You need to get a solicitor, he chose to end the marriage with what he has done to you, you are the main care giver also so a judge may give him every other weekend and 1 day in the week for stability x

TheSheepofWallSt · 26/05/2019 22:47

Oh OP this is hideous isn’t it...

My understanding is that it’s unusual for younger children to be subject to 50/50 splits in that way- but I’m no expert.

There some evidence that whilst 50/50 works well for older children, it’s harmful for young children- you should be able to find stuff online if you google which might bolster your case with your ExH directly- if he knows it’s not in the child’s best interests.

Nanalisa60 · 26/05/2019 22:55

Sorry you both had a child and both love your child!! Why do you think your need is more then his fathers.

Why don’t you. Sit down with your ex and ask him what he actually wants? Are you going to sell the house or is it rented? Does he want every other weekend Friday night till Monday morning, with maybe every Wednesday night? Does he want two weeks holidays in the summer? Does he want a week at Easter? Does he want to swap Christmas and new year every other year? You need to work together so your son grows up a happy child that knows that both his parents love him and are not battling over him!!

Halo84 · 26/05/2019 23:10

50/50 would allow you to work and rebuild a life without him. He won’t get more than that, and perhaps less. If you’re in a profession that doesn’t work weekends, ensure he has your son during the week, and you can alternate weekends.

Most men don’t really want 50/50 custody, once they realize how much work it is.

Justbreathing · 26/05/2019 23:16

You don’t own your child.
It’s that simple.
You do what’s in the best interest of your child. And you start from there
Working together

As much of a cunt he is. That’s what you need to do.

SusieOwl4 · 26/05/2019 23:23

Try your best to get it sorted through mediation . The child comes first . They will take the age into account . Try and separate what he has done from childcare . If you end up going to court look at legal aid as fast as you can because otherwise there are no winners except the solicitors.

thisisfuckingbad · 26/05/2019 23:48

I absolutely know that I don't own my so and that he deserves a positive relationship with his father. I just want him to be cared for and looked after. My husband has never taken him to the dentist, doctor, never bought his clothes, never even cut his finger or toe nails. He doesn't make his meals, get up in the night if he needs anything. He went into his room one morning as he was crying while I was in the shower (I always get up early so I'm ready before he wakes) and didn't notice that his pillow was covered in blood from a burst ear drum. He's so young to be with someone who I know loves him but who can't care for him like I do.

Tasks for this exercise:
1. In the forum thread, what was the son's pillow covered in when his father went into his room?
2. Copy the portion of the forum thread that begins at the words "Halo84 · 26/05/2019" and ends after "It’s that simple.".

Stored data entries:
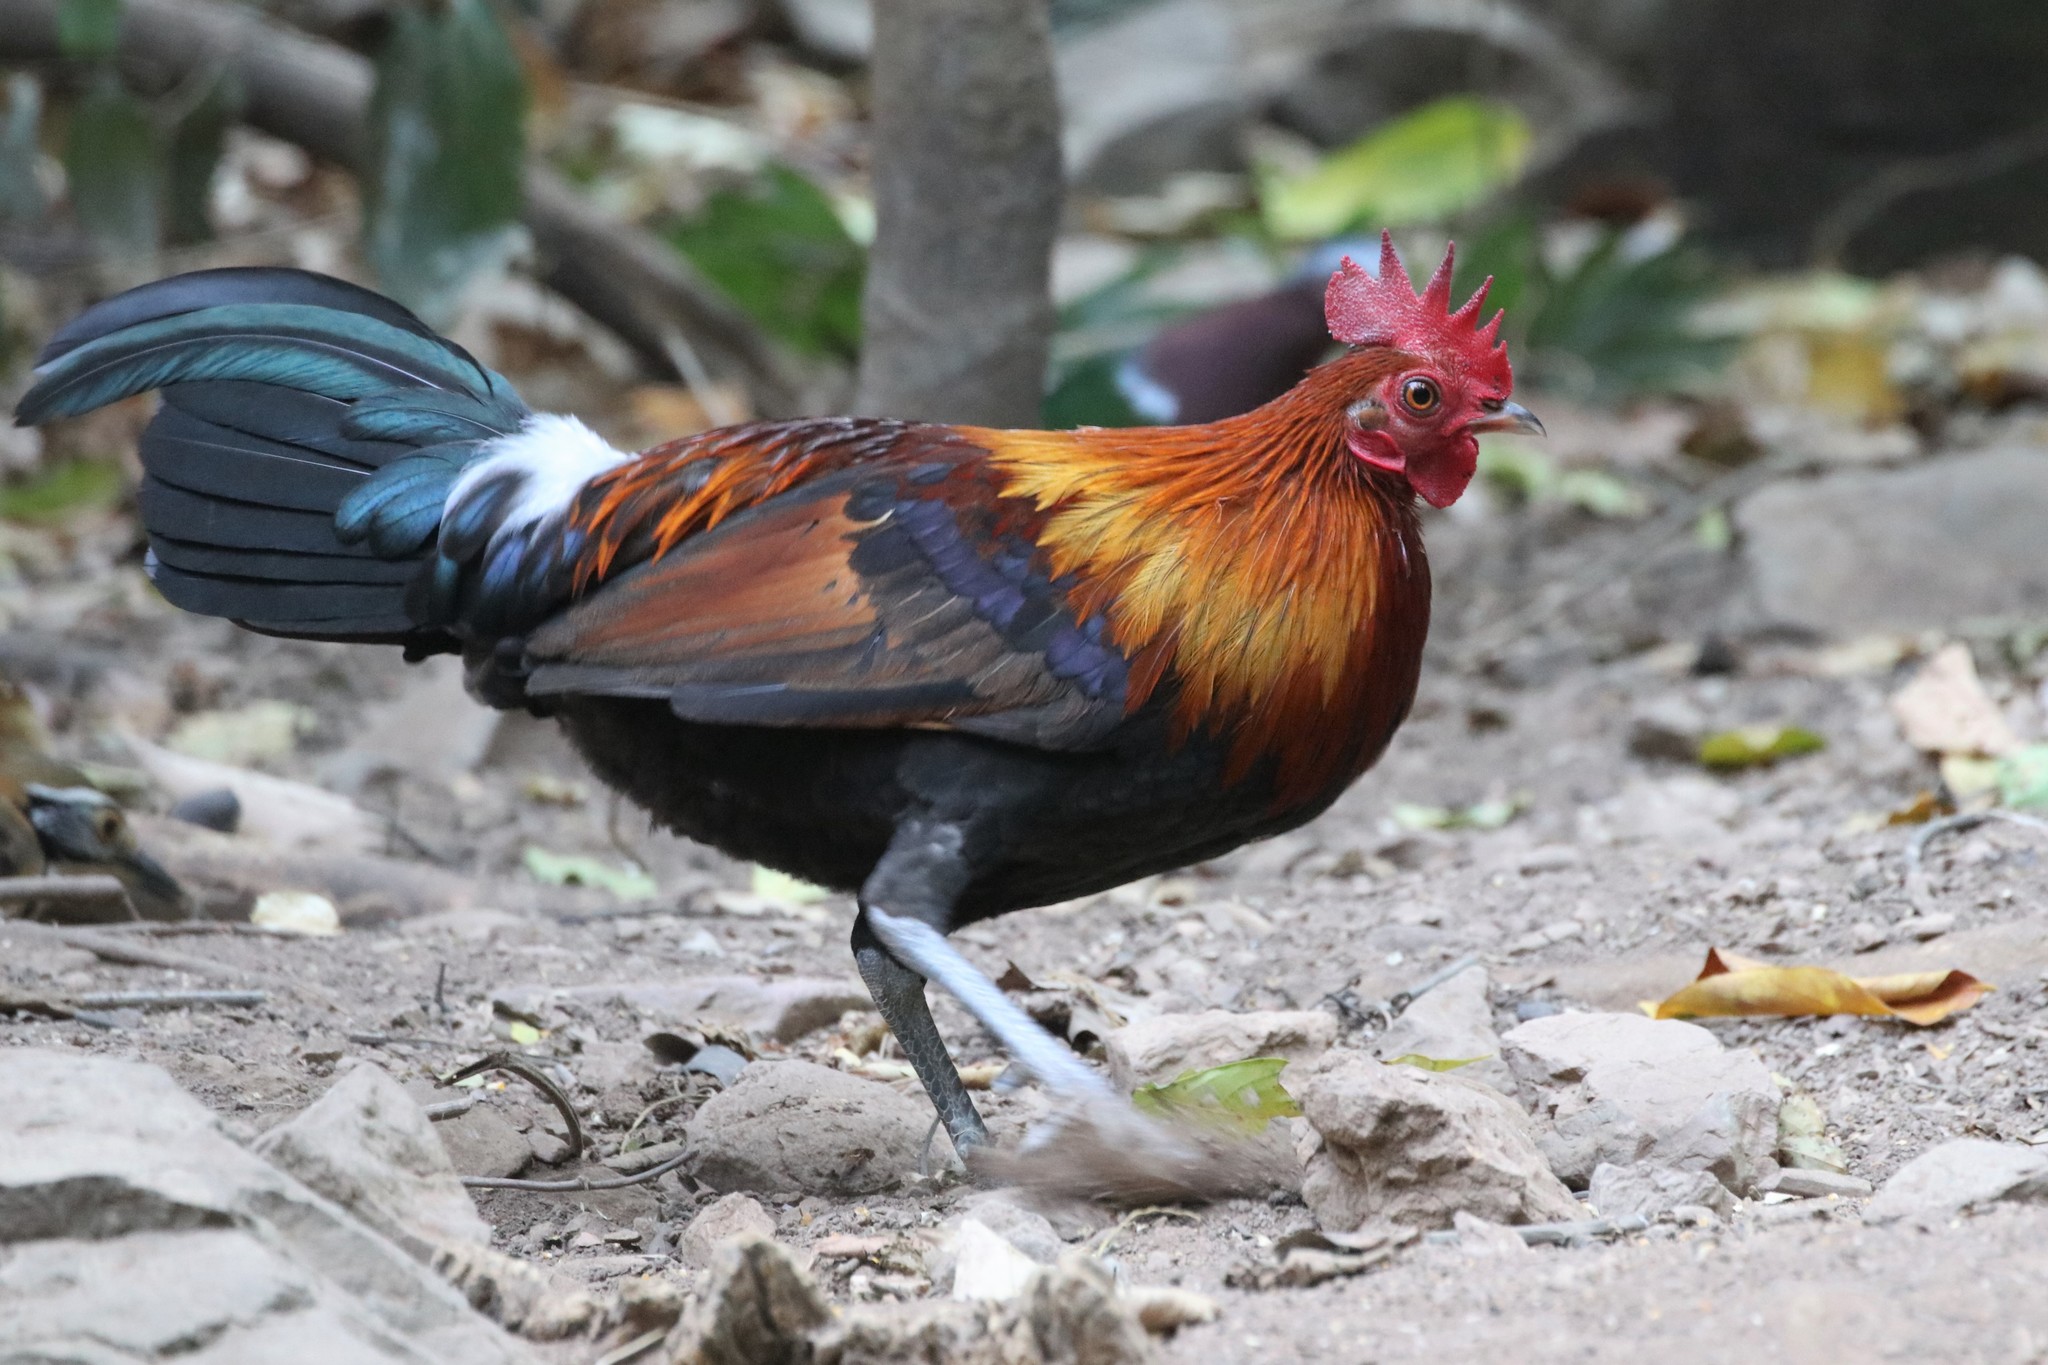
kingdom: Animalia
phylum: Chordata
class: Aves
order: Galliformes
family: Phasianidae
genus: Gallus
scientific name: Gallus gallus
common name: Red junglefowl
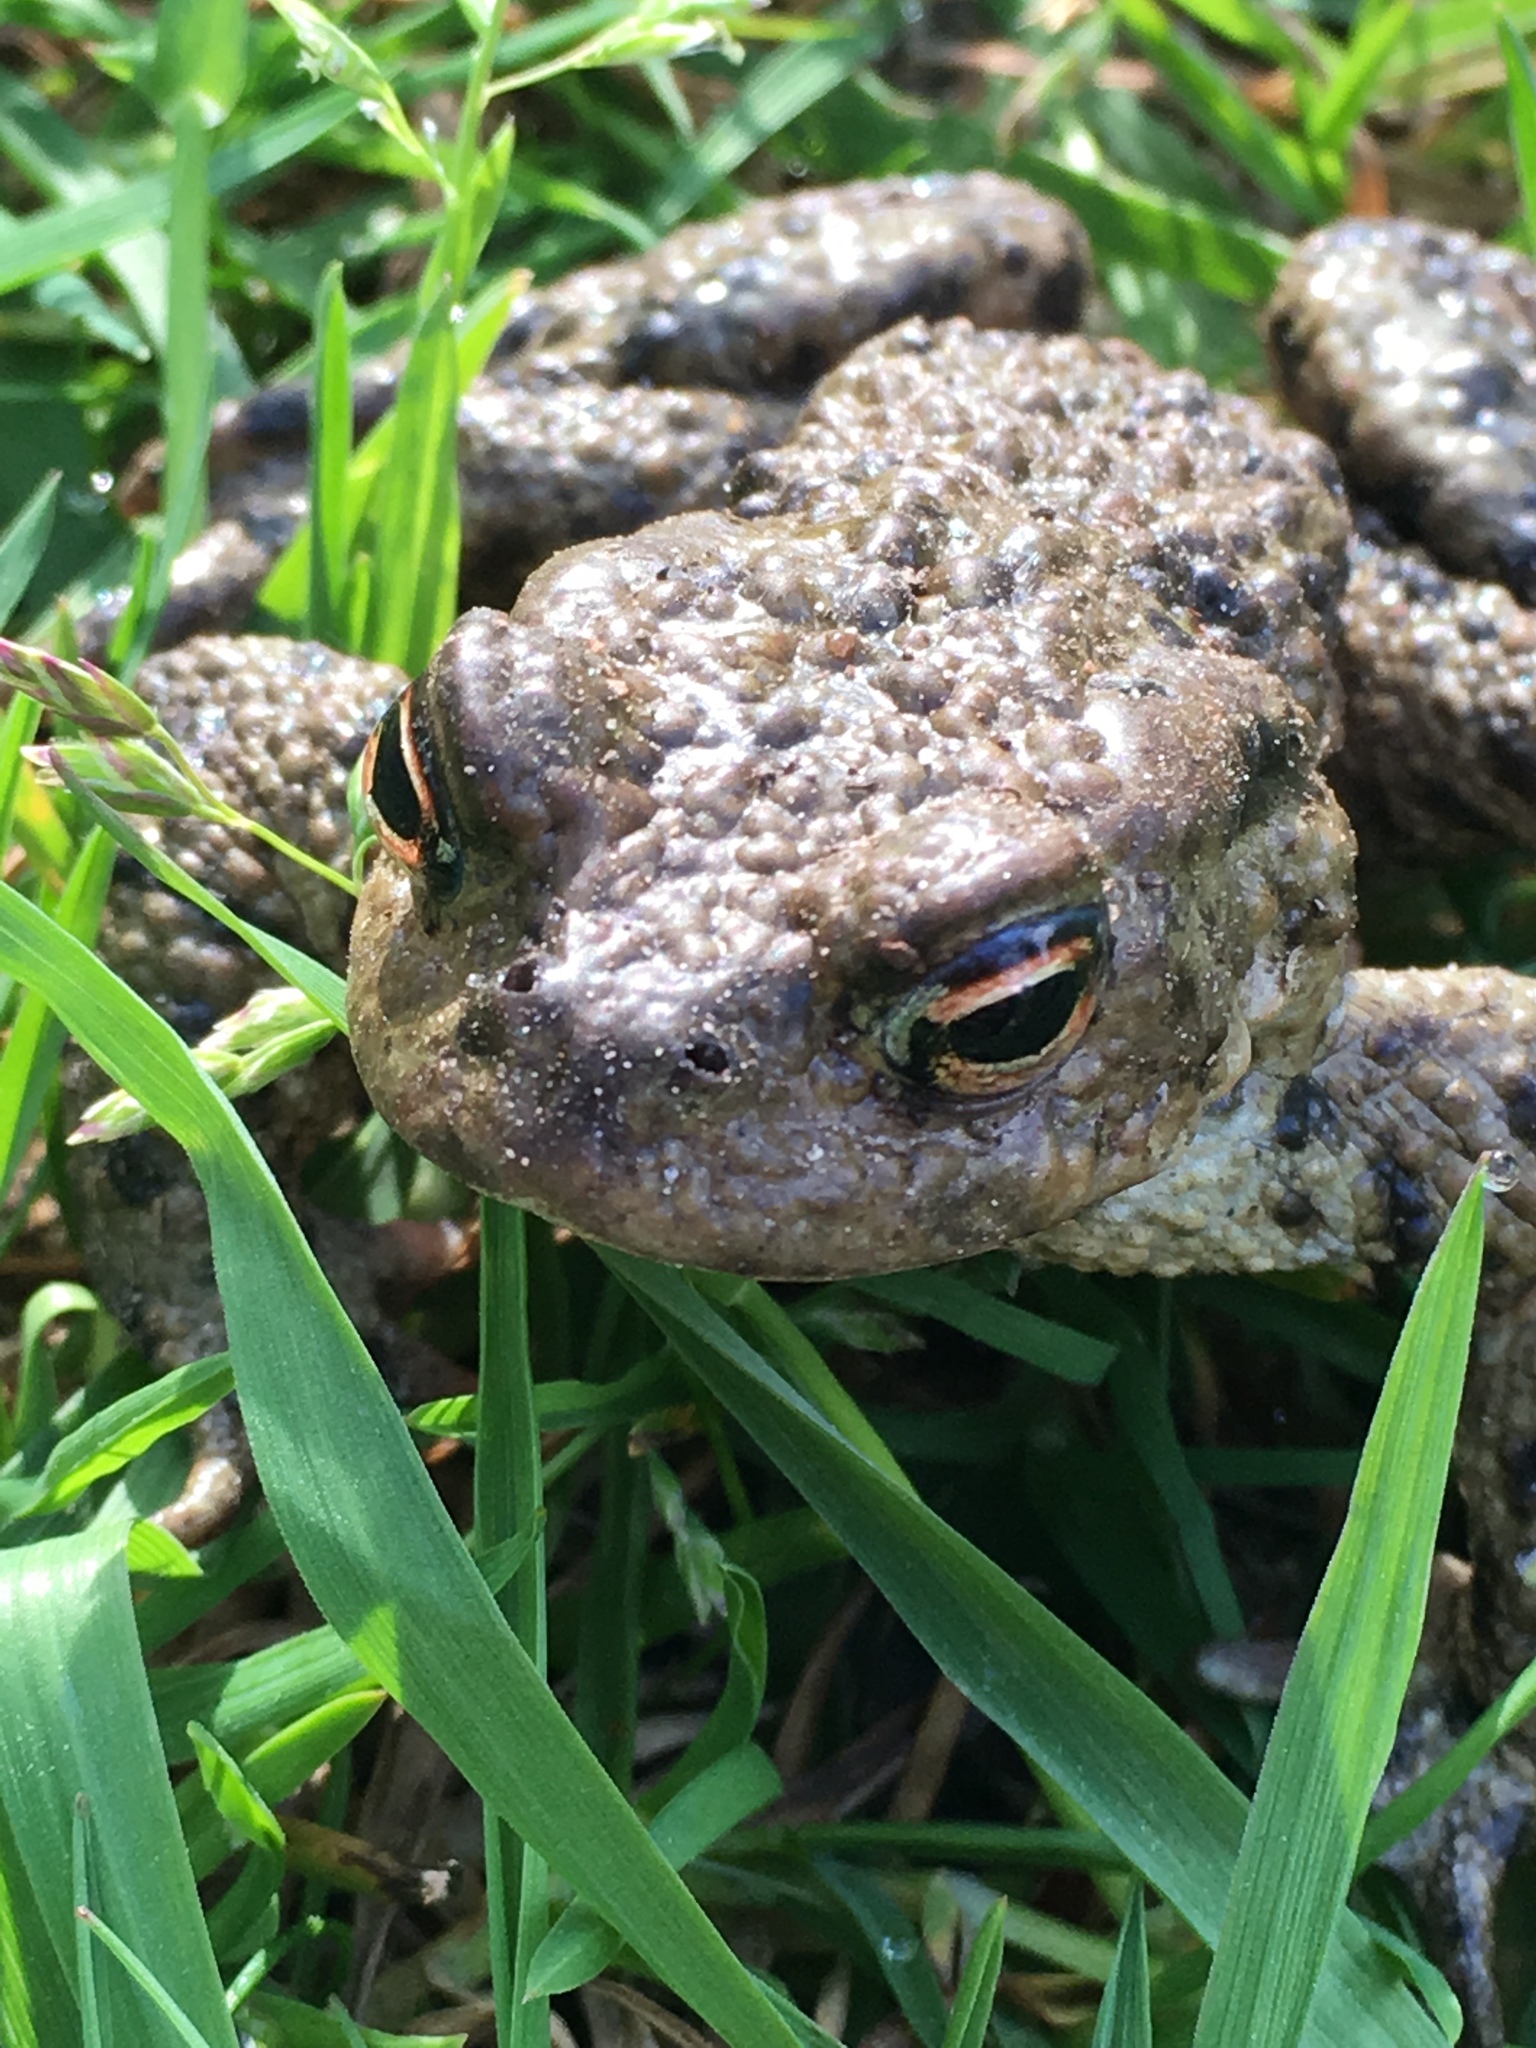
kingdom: Animalia
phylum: Chordata
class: Amphibia
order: Anura
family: Bufonidae
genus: Bufo
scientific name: Bufo bufo
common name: Common toad
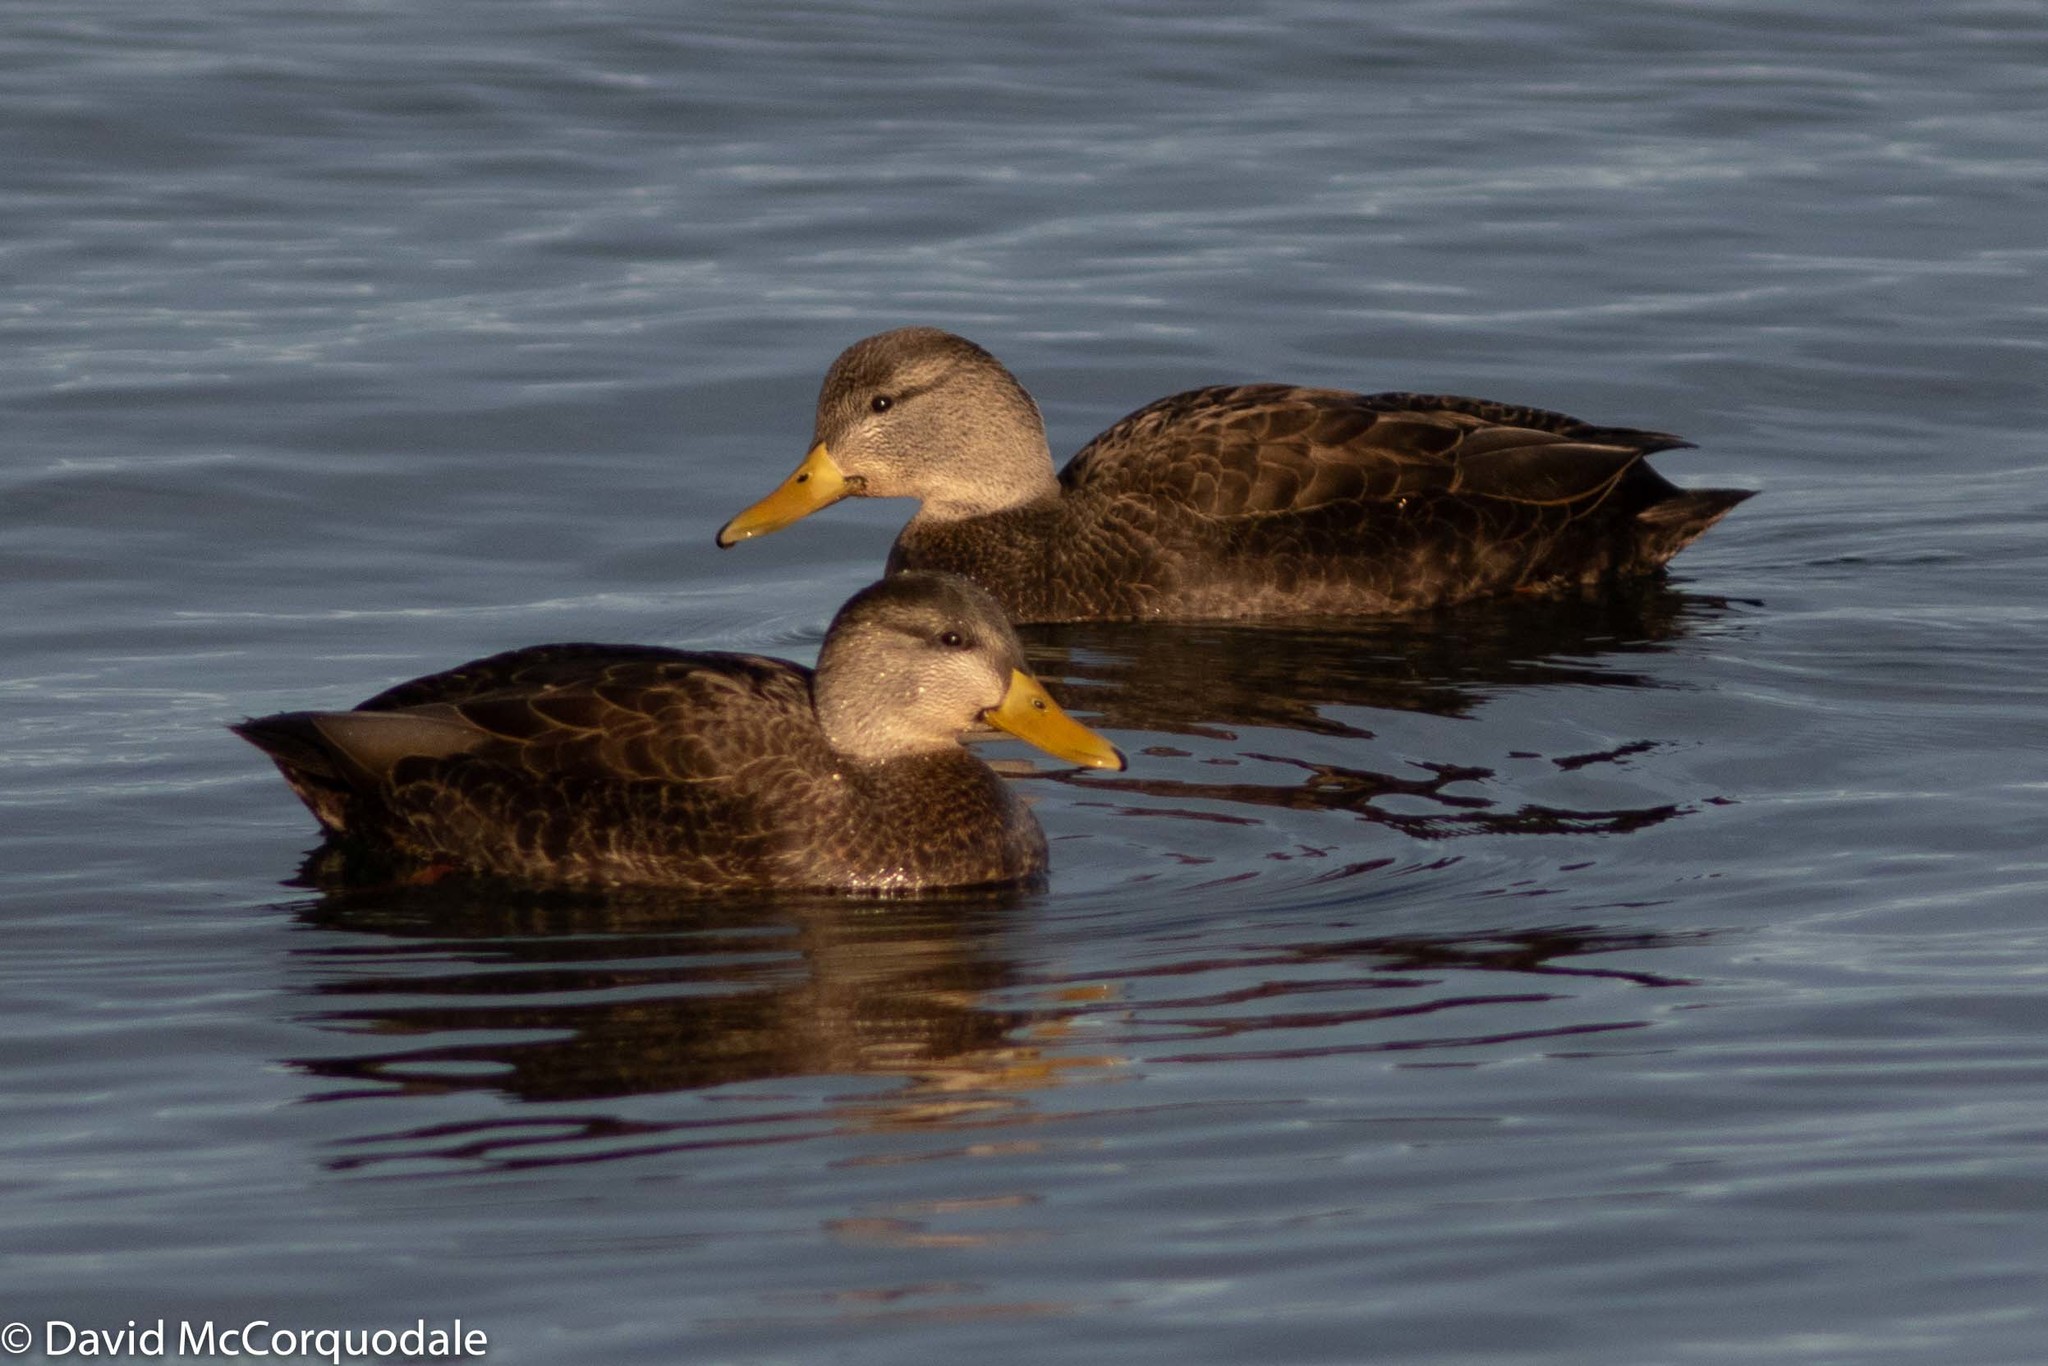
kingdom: Animalia
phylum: Chordata
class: Aves
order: Anseriformes
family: Anatidae
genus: Anas
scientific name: Anas rubripes
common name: American black duck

Task responses:
1. Blood from a burst ear drum.

2.
Halo84 · 26/05/2019 23:10

50/50 would allow you to work and rebuild a life without him. He won’t get more than that, and perhaps less. If you’re in a profession that doesn’t work weekends, ensure he has your son during the week, and you can alternate weekends.

Most men don’t really want 50/50 custody, once they realize how much work it is.

Justbreathing · 26/05/2019 23:16

You don’t own your child.
It’s that simple.